Salman yediyi tokatdan sora,şaşkınca babasına bakdı. Annesi artık kendini durdurmadan ağlıyordu. Babası kalbinden dolayı dengesini kayb edeceyini alamış gibi koltuğa oturdu. Annesi ve Salmanda. Babası sakinleşmek için derinden nefes alırken, Salman hala ne olduğunu anlamaya çalışıyordu. Hayatında ilk defa sebebini bilmeden dayak yemişdi babasından. Ama şu an fark ettiyi bir şey vardı, Ranii yokdu. 

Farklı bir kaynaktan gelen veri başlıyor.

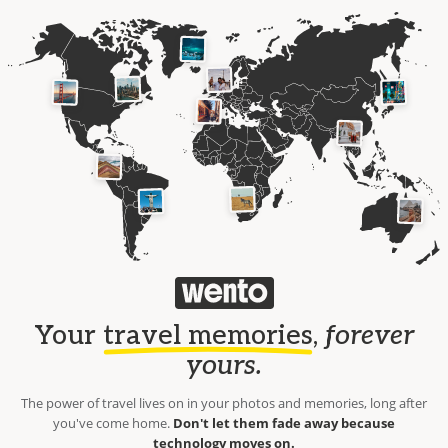
Your
travel memories
,
forever
yours.
The power of travel lives on in your photos and memories, long after
you've come home.
Don't let them fade away because
technology moves on.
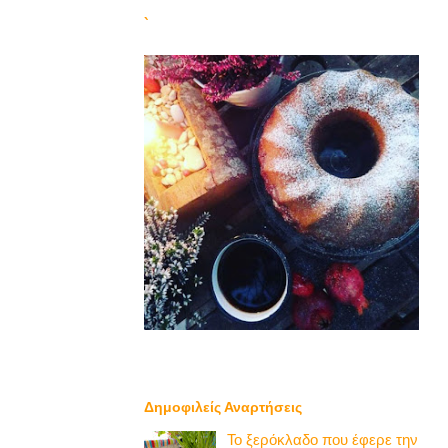
`
Δημοφιλείς Αναρτήσεις
Το ξερόκλαδο που έφερε την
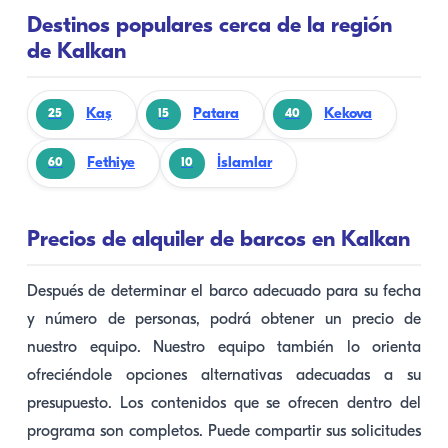
Destinos populares cerca de la región
de Kalkan
Kaş
Patara
Kekova
25
15
40
Fethiye
İslamlar
60
10
Precios de alquiler de barcos en Kalkan
Después de determinar el barco adecuado para su fecha
y número de personas, podrá obtener un precio de
nuestro equipo. Nuestro equipo también lo orienta
ofreciéndole opciones alternativas adecuadas a su
presupuesto. Los contenidos que se ofrecen dentro del
programa son completos. Puede compartir sus solicitudes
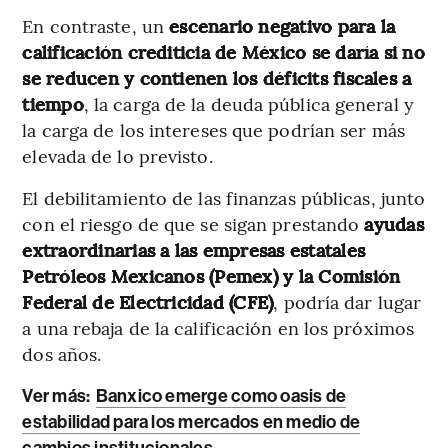
En contraste, un
escenario negativo para la
calificación crediticia de México se daría si no
se reducen y contienen los déficits fiscales a
tiempo
, la carga de la deuda pública general y
la carga de los intereses que podrían ser más
elevada de lo previsto.
El debilitamiento de las finanzas públicas, junto
con el riesgo de que se sigan prestando
ayudas
extraordinarias a las empresas estatales
Petróleos Mexicanos (Pemex) y la Comisión
Federal de Electricidad (CFE)
, podría dar lugar
a una rebaja de la calificación en los próximos
dos años.
Ver más:
Banxico emerge como oasis de
estabilidad para los mercados en medio de
cambios institucionales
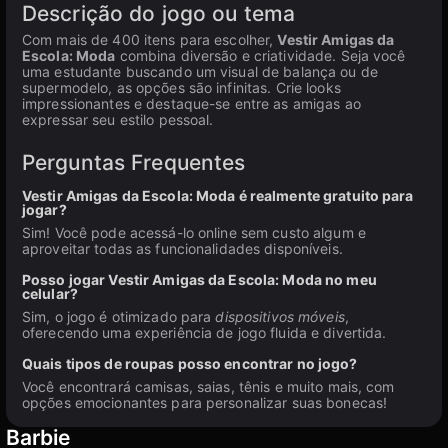
Descrição do jogo ou tema
Com mais de 400 itens para escolher,
Vestir Amigas da
Escola: Moda
combina diversão e criatividade. Seja você
uma estudante buscando um visual de balança ou de
supermodelo, as opções são infinitas. Crie looks
impressionantes e destaque-se entre as amigas ao
expressar seu estilo pessoal.
Perguntas Frequentes
Vestir Amigas da Escola: Moda é realmente gratuito para
jogar?
Sim! Você pode acessá-lo online sem custo algum e
aproveitar todas as funcionalidades disponíveis.
Posso jogar Vestir Amigas da Escola: Moda no meu
celular?
Sim, o jogo é otimizado para
dispositivos móveis
,
oferecendo uma experiência de jogo fluida e divertida.
Quais tipos de roupas posso encontrar no jogo?
Você encontrará camisas, saias, tênis e muito mais, com
opções emocionantes para personalizar suas bonecas!
Barbie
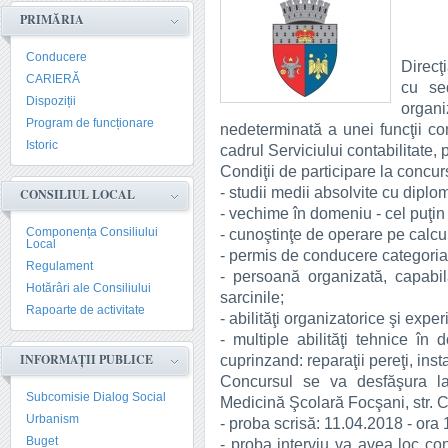
PRIMĂRIA
Conducere
Direcţ
CARIERĂ
cu se
Dispoziții
organi
Program de funcționare
nedeterminată a unei funcţii con
Istoric
cadrul Serviciului contabilitate, 
Condiţii de participare la concur
- studii medii absolvite cu dipl
CONSILIUL LOCAL
- vechime în domeniu - cel puţin 
Componența Consiliului
- cunoştinţe de operare pe calcul
Local
- permis de conducere categoria
Regulament
- persoană organizată, capabil
Hotărâri ale Consiliului
sarcinile;
Rapoarte de activitate
- abilităţi organizatorice şi expe
- multiple abilităţi tehnice în d
INFORMAȚII PUBLICE
cuprinzand: reparaţii pereţi, insta
Concursul se va desfăşura la 
Subcomisie Dialog Social
Medicină Şcolară Focşani, str. C
Urbanism
- proba scrisă: 11.04.2018 - ora 
Buget
- proba interviu va avea loc con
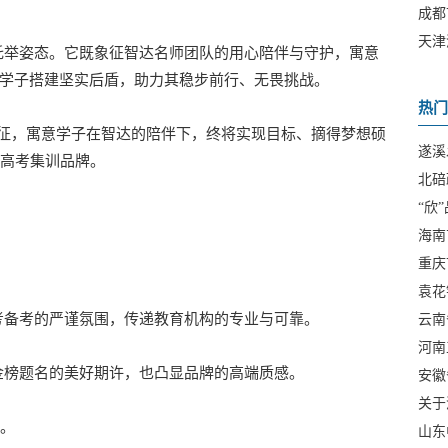
成都
天津
托举姿态。它既象征智达名师团队的用心陪伴与守护，寓意
产品
为学子搭建坚实后盾，助力其稳步前行、无畏挑战。
热门
接象征，寓意学子在智达的陪伴下，终将实现目标、摘得梦想硕
遂溪
高考集训品牌。
北碚
“欣
海南
重庆
公
袁花
考备考的严谨氛围，传递教育机构的专业与可靠。
云南
河南
金榜题名的美好期许，也凸显品牌的高端质感。
安徽
关于
。
山东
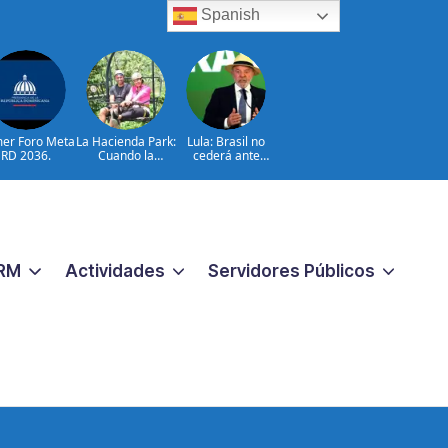
Spanish
mer Foro Meta
La Hacienda Park:
Lula: Brasil no
RD 2036.
Cuando la
cederá ante
aventura cuenta
injerencias
la historia del
extranjeras
campo
dominicano
RM
Actividades
Servidores Públicos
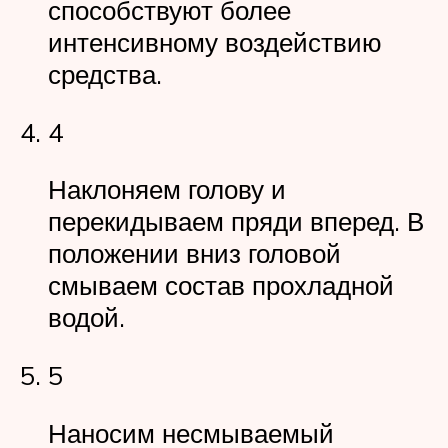
способствуют более
интенсивному воздействию
средства.
4
Наклоняем голову и
перекидываем пряди вперед. В
положении вниз головой
смываем состав прохладной
водой.
5
Наносим несмываемый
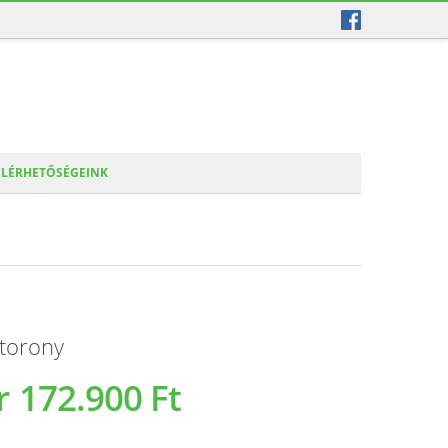
ELÉRHETŐSÉGEINK
 torony
r
172.900 Ft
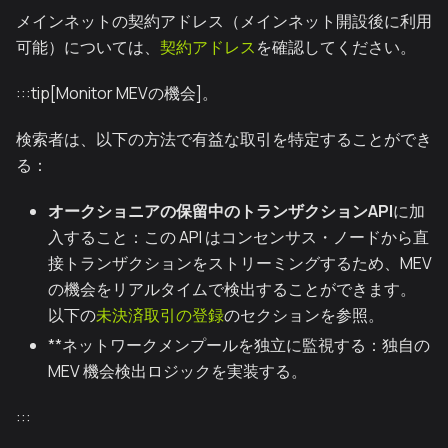
メインネットの契約アドレス（メインネット開設後に利用
可能）については、
契約アドレス
を確認してください。
:::tip[Monitor MEVの機会]。
検索者は、以下の方法で有益な取引を特定することができ
る：
オークショニアの保留中のトランザクションAPI
に加
入すること：この API はコンセンサス・ノードから直
接トランザクションをストリーミングするため、MEV
の機会をリアルタイムで検出することができます。
以下の
未決済取引の登録
のセクションを参照。
**ネットワークメンプールを独立に監視する：独自の
MEV 機会検出ロジックを実装する。
:::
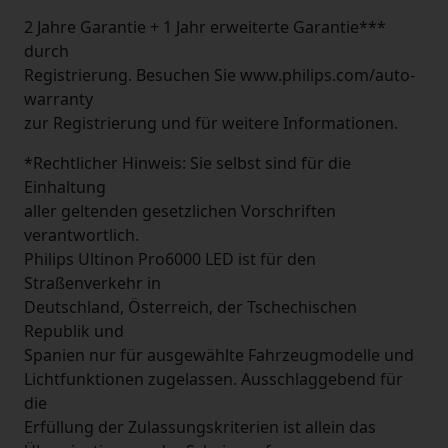
2 Jahre Garantie + 1 Jahr erweiterte Garantie***
durch
Registrierung. Besuchen Sie www.philips.com/auto-
warranty
zur Registrierung und für weitere Informationen.
*Rechtlicher Hinweis: Sie selbst sind für die
Einhaltung
aller geltenden gesetzlichen Vorschriften
verantwortlich.
Philips Ultinon Pro6000 LED ist für den
Straßenverkehr in
Deutschland, Österreich, der Tschechischen
Republik und
Spanien nur für ausgewählte Fahrzeugmodelle und
Lichtfunktionen zugelassen. Ausschlaggebend für
die
Erfüllung der Zulassungskriterien ist allein das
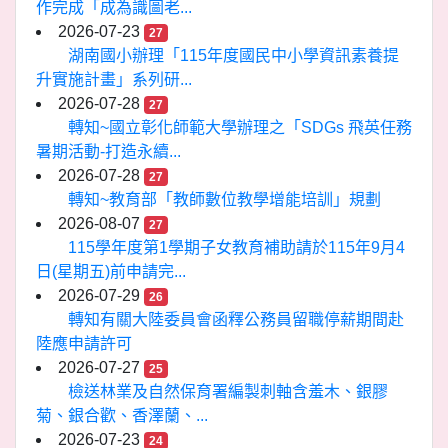
作完成「成為識圖老...
2026-07-23
27
湖南國小辦理「115年度國民中小學資訊素養提
升實施計畫」系列研...
2026-07-28
27
轉知~國立彰化師範大學辦理之「SDGs 飛英任務
暑期活動-打造永續...
2026-07-28
27
轉知~教育部「教師數位教學增能培訓」規劃
2026-08-07
27
115學年度第1學期子女教育補助請於115年9月4
日(星期五)前申請完...
2026-07-29
26
轉知有關大陸委員會函釋公務員留職停薪期間赴
陸應申請許可
2026-07-27
25
檢送林業及自然保育署編製刺軸含羞木、銀膠
菊、銀合歡、香澤蘭、...
2026-07-23
24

  Babası boöuk sesle konuşmaya başladı.

-Raniiye neden vurdun bilmiyorum. Lakin, bir şeyde eminim onu kayb ettin. Sana hayatdaki e saf, en masum insanı emanet etmişdim. Ona ne yapdın bilmiyorum, ama onu kayb ettin. Onu incittiyin için suçlusun. 

-Baba be...

-Sanırım sana her şeyi anlatmam gerek.Ranii diyer her kesden farklı. O,,, o çok yalnız ve savunmasız biri. Onu ilk kez o gün görmüşdüm . İşden dönüyordum. Daha dün işe aldığım bağmanımızın yanına gidib bir-kaç rutin şeyler söyleyecekdim. Hıçkırık ve yalvarış seslerini duyduğumda irkildim. Bir az daha ilerleyib, evin kapısına taraf dönünce onu gördüm.Kapının önünde acılar içinde kıvranarak  üvey annesine yalvarıyordu:

-C-ce-cezamı çekdim anne,,, b-beni içeri al ... Lü-lütfen a-anne... Yal-yalvarıyorum -

 Kapının yanında öylece yere yığılmış, inliyordu. Tam yaklaşcakdımki, ayağım bir odun parçasına ilişdi. -'AMAN TANRIM!!!' - dedim. Zavallıyı bununla dövmüşdü annesi. Kapı açıldığında sürünerek içeri girdi. Tüylerim diken-diken olmuşdu. Nasıl oraya tekrar girmişdi anlamadım. Sonra bi gün işden gelirken onu kapının ağzında gördüm ve bahcede dolaşarak bi şarkı mırıldanan seni. Sana bakıyordu. Duvarın dibine saklanmış sana bakıyordu. O 2 aydı, bizim evde yaşıyordu. Hep bi yerlerinde morluklar vardı. Ve asla gülümsediyini görmemişdim. Amma sana bakdığında gülümsüyordu. O kadar masum ve temizdiki, sana kapılmasına izn veremezdim. Kendi oğlum bile olsan ona laik değilsin. Senin yüzünden daha fazla üzülüceyini anlamışdım o gün. O çok temizdi ve sana kapılmasını istemiyordum.  Ve ertesi sabah onu mutfakta buldum ve -oğlum seni gördümü hiç? - diye sordum. İyiki onu fark etmemişdin. Odama çağırıb konuşdum. O senden uzak kalmalıydı. Babasına gizlice başka bir iş buldurub, havadan ev almalarını sağlayacağıma söz verdim, karşılığında da asla senin karşına çıkmamasını isdedim ondan . O da kabul etti. Bir hafta sonra onu kontrol etmeye gittiyimde evin önünde bilincsizce yatıyordu. Hastaneye götürdüyümde yediyi dayak yüzünden o hale geldiyini söylediler. Uyandığında bana her şeyi anlatması için zorladım. Annesi 3 yaşında öldüyü için babası yeniden evlenmiş ve üvey annesi 16 yaşında olan ablasına ve Raniiye zulm etmeye başlamış. Babasın tek derdi yatakda memnun olmak olunca karışmamış. Ablası üvey annesine dayanamayıb,3 yıl sonra bi köyde tanışdığı çoçuğa kaçınca Ranii iyice yalnız kalmış. Annesi onu nerdeyse her gün dövmüş. Kışınsa gecelerce soğukda bırakmış. Raniiye çocukluğundan bu yana işgence etmiş ve her seferinde - cezalanman gerek cezanı kabul ediceksin değilmi yoksa burda yaşayamazsın - demiş hep. Kızın üzerinde o kadar baskı yapmışki, zavallı kız cezasını sessizce çekmiş dövülürken sesini çıkarırsa, daha çok dövülücekmiş. O gün karar verdim. Senin yüzünden üzülmesi daha iyiydi bana göre.